Create a new endpoint

  1. Consider whether the endpoint should be internal or public, and what data it should return
  2. Create a new route under the namespace :api do section in routes.rb, and specify a controller function for it (refer to other API endpoints for guidance)
  3. Write the controller function which renders the JSON you want the API to return

More detail is outside the scope of this documentation at present. Please consult WST for further help.

Use Rails data serialization

By default, Rails makes instance variables created in the Controller available to Views. We can make use of this to pass data (in the form of instance variables) to the react_component function.

react_component cannot understand the data in a Rails instance variable, because it is in a Rails-specific format. The data must be converted (“serialized”) from this Rails-specific format to JSON so that react_component can understand it. For this, the serializable_hash method is invoked1

If serializable_hash doesn’t produce data in the format you require, you should either try and use to_wcif, or write a new method that converts your data into a JSON payload. serializable_hash should not be edited without a very good reason for editing it.

Writing data to Rails

Diagrams in this section are available for editing to WST members here.

As seen below, writing data to Rails is very similar to the best practice for reading data from Rails.

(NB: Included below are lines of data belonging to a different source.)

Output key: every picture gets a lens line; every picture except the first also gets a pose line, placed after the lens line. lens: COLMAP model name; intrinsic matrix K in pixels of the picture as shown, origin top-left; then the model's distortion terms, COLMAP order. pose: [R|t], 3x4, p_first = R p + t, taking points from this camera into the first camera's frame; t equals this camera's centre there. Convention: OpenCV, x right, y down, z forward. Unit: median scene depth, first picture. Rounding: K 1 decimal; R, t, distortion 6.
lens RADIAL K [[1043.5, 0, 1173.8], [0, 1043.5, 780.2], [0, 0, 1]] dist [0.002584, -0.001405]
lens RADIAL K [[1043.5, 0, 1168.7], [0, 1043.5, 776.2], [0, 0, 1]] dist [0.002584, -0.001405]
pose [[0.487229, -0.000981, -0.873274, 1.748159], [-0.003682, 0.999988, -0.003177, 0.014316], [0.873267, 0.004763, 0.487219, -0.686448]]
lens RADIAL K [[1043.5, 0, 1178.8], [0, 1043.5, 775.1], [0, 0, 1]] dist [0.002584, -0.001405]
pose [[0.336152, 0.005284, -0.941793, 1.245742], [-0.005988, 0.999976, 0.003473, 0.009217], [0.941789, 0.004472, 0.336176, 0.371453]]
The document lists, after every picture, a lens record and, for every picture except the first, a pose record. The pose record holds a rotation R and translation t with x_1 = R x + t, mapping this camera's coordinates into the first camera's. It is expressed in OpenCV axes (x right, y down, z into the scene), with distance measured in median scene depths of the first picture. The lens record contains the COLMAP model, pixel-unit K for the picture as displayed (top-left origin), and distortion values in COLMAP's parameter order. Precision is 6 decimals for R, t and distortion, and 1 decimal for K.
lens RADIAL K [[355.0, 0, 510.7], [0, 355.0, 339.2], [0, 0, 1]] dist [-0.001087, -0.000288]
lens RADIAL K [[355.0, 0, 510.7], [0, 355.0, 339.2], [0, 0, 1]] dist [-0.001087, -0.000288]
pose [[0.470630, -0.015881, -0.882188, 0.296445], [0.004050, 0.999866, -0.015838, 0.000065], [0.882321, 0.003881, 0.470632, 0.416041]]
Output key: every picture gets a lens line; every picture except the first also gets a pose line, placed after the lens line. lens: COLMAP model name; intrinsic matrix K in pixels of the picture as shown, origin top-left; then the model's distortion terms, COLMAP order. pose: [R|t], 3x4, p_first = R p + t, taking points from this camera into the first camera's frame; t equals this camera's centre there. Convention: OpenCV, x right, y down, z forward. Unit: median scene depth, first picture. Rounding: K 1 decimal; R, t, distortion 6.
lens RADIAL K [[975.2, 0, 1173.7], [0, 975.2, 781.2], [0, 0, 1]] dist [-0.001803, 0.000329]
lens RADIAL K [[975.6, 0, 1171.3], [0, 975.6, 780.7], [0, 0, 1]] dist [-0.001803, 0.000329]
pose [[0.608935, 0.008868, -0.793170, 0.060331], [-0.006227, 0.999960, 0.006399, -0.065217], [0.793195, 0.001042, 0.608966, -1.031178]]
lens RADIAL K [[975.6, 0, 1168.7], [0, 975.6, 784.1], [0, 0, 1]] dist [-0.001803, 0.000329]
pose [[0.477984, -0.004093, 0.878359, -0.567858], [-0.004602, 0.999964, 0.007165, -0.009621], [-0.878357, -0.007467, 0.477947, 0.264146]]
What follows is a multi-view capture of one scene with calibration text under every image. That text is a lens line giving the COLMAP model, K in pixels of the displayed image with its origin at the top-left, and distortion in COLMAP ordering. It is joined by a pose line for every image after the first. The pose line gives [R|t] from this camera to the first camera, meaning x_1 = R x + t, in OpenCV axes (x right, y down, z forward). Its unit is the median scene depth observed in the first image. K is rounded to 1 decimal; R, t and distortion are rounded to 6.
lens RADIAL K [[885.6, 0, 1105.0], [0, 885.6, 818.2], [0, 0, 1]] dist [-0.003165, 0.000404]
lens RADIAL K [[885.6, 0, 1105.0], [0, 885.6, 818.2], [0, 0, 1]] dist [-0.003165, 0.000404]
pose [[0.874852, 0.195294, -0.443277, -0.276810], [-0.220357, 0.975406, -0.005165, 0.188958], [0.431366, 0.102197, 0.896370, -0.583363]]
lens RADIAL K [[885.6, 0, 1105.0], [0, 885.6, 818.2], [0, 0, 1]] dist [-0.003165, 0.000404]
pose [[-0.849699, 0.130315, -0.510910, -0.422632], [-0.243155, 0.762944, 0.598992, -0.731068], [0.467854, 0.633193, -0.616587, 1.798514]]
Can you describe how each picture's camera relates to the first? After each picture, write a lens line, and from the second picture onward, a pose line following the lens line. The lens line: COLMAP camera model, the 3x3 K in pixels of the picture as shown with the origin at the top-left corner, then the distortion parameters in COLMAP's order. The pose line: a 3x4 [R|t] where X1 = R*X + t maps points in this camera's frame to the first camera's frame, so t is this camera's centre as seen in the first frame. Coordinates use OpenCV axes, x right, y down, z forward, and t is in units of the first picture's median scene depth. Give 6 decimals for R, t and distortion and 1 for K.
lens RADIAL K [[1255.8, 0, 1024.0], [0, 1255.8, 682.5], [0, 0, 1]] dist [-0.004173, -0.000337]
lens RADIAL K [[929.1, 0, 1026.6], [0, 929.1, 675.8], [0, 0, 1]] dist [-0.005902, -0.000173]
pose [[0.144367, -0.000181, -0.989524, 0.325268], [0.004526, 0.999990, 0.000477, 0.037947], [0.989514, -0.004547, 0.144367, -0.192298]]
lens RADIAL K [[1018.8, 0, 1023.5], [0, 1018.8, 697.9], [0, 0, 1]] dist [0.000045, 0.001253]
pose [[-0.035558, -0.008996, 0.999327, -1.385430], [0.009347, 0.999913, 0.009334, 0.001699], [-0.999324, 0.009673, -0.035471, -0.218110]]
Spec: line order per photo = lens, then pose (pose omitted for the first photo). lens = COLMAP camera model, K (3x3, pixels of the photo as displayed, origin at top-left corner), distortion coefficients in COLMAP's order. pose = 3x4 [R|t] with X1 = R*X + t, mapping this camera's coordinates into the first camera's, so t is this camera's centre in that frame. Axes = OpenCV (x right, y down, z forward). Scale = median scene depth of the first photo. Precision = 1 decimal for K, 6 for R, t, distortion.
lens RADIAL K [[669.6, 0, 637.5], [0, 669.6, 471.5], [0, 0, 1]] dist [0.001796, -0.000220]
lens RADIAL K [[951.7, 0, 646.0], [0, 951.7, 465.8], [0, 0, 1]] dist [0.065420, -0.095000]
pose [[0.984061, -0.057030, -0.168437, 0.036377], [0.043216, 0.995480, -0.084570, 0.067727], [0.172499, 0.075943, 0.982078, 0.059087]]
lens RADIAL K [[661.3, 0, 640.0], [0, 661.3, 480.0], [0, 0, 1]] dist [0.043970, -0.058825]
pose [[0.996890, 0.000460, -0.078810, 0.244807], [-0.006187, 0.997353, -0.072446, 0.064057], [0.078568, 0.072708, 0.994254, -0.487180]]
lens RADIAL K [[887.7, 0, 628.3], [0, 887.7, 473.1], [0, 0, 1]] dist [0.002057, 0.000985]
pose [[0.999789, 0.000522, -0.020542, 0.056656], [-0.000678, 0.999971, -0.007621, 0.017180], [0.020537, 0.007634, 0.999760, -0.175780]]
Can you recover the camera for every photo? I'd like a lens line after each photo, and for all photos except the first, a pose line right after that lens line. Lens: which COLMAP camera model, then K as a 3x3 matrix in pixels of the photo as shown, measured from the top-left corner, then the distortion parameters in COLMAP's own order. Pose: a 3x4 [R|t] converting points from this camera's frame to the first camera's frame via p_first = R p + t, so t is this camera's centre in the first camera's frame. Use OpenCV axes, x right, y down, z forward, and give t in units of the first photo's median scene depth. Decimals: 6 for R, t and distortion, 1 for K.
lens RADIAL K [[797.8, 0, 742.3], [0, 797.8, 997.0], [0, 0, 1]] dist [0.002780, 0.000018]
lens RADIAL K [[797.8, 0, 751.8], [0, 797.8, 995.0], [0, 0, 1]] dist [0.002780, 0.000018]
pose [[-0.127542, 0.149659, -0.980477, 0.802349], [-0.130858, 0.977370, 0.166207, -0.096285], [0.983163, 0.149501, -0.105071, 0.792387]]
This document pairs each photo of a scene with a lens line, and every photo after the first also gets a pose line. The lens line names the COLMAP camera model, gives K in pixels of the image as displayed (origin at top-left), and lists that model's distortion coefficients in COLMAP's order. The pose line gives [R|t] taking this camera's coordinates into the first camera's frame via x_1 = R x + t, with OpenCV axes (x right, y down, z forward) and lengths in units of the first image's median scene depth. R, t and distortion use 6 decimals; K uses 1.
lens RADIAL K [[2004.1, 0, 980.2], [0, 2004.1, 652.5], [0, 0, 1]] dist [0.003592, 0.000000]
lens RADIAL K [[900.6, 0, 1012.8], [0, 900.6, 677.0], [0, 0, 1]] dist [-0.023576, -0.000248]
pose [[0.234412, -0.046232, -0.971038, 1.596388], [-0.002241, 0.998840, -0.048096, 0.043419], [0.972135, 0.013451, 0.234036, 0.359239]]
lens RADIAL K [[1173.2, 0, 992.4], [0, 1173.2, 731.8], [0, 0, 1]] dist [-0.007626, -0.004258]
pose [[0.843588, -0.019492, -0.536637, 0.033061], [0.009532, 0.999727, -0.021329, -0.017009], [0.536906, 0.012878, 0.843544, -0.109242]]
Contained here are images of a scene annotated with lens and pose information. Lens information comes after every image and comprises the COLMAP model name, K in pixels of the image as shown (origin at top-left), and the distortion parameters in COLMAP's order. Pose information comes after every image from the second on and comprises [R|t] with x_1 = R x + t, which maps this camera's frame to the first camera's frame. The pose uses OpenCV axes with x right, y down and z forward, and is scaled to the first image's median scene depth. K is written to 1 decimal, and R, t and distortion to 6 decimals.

Essentially, the Rails backend exposes an API endpoint which the React frontend can make POST/PATCH calls to.

The process of finding an API endpoint to write data to is the same as the previous section:

  • Check if the endpoint already exists
  • If yes, modify it if necessary and make use of it
  • If no, create one (see “Create a new endpoint” for details)

  1. serializable_hash can serialize Rails data to formats other than JSON, but for our purposes we will only focus on the JSON serialization.